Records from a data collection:
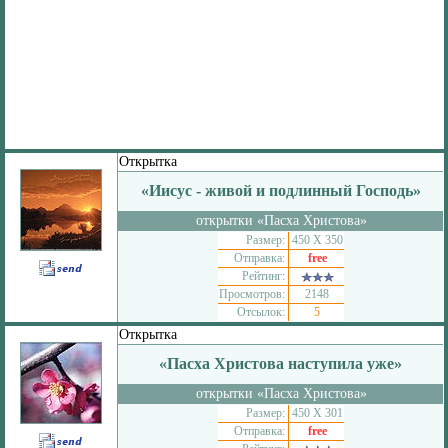
Открытка
«Иисус - живой и подлинный Господь»
открытки «Пасха Христова»
Размер:
450 Х 350
Отправка:
free
Рейтинг:
Просмотров:
2148
Отсылок:
5
Открытка
«Пасха Христова наступила уже»
открытки «Пасха Христова»
Размер:
450 Х 301
Отправка:
free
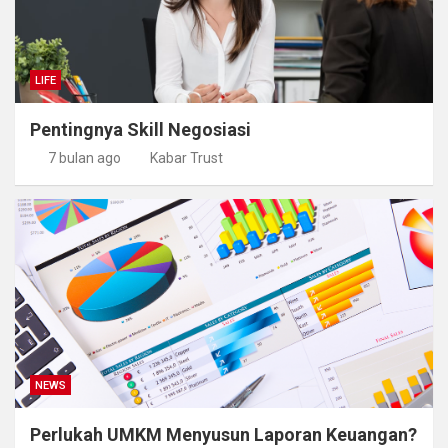
LIFE
Pentingnya Skill Negosiasi
7 bulan ago
Kabar Trust
NEWS
Perlukah UMKM Menyusun Laporan Keuangan?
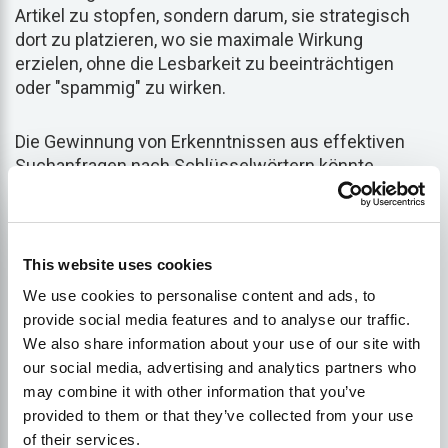
Artikel zu stopfen, sondern darum, sie strategisch
dort zu platzieren, wo sie maximale Wirkung
erzielen, ohne die Lesbarkeit zu beeinträchtigen
oder "spammig" zu wirken.
Die Gewinnung von Erkenntnissen aus effektiven
Suchanfragen nach Schlüsselwörtern könnte
schwierig erscheinen, aber hier sind einige
Strategien, die Sie einsetzen können, um gezielt
nach Schlüsselwörtern zu suchen:
This website uses cookies
Verstehen Sie Ihre Nische:
Informieren Sie sich
We use cookies to personalise content and ads, to
eingehend über Ihre Branche oder Ihr
provide social media features and to analyse our traffic.
Themengebiet, um beliebte Begriffe und
We also share information about your use of our site with
Ausdrücke zu ermitteln, die von Verbrauchern in
our social media, advertising and analytics partners who
diesem Bereich verwendet werden.
may combine it with other information that you’ve
provided to them or that they’ve collected from your use
Verwenden Sie Keyword-Tools:
Nutzen Sie
of their services.
Ressourcen wie Google Keyword Planner oder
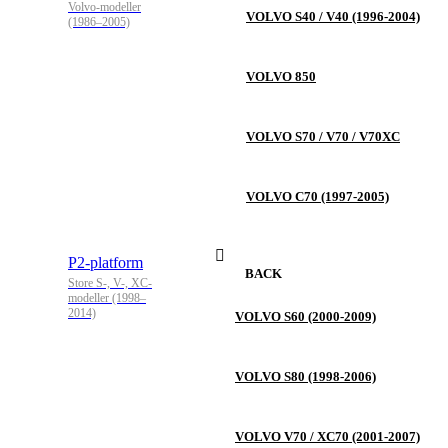
Volvo-modeller
VOLVO S40 / V40 (1996-2004)
(1986–2005)
VOLVO 850
VOLVO S70 / V70 / V70XC
VOLVO C70 (1997-2005)
P2-platform
BACK
Store S-, V-, XC-
modeller (1998–
2014)
VOLVO S60 (2000-2009)
VOLVO S80 (1998-2006)
VOLVO V70 / XC70 (2001-2007)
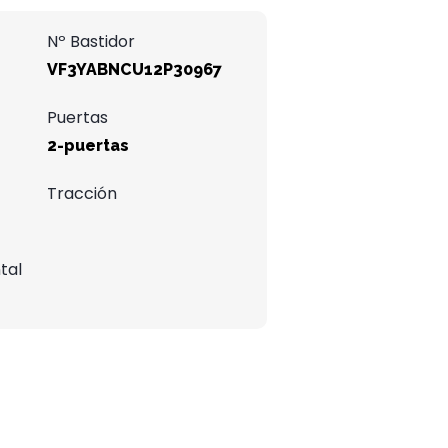
Nº Bastidor
VF3YABNCU12P30967
Puertas
2-puertas
Tracción
tal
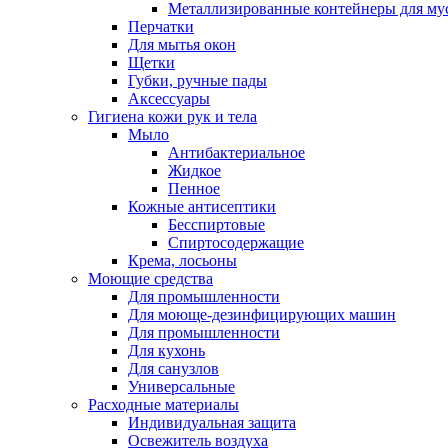
Металлизированные контейнеры для му
Перчатки
Для мытья окон
Щетки
Губки, ручные пады
Аксессуары
Гигиена кожи рук и тела
Мыло
Антибактериальное
Жидкое
Пенное
Кожные антисептики
Бесспиртовые
Cпиртосодержащие
Крема, лосьоны
Моющие средства
Для промышленности
Для моюще-дезинфицирующих машин
Для промышленности
Для кухонь
Для санузлов
Универсальные
Расходные материалы
Индивидуальная защита
Освежитель воздуха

◆ **TASK**: Among the entries above, count the lines that contain the word "Schlüsselwörtern" and give the number by itself.

◆ **RESPONSE TO THE TASK**: 2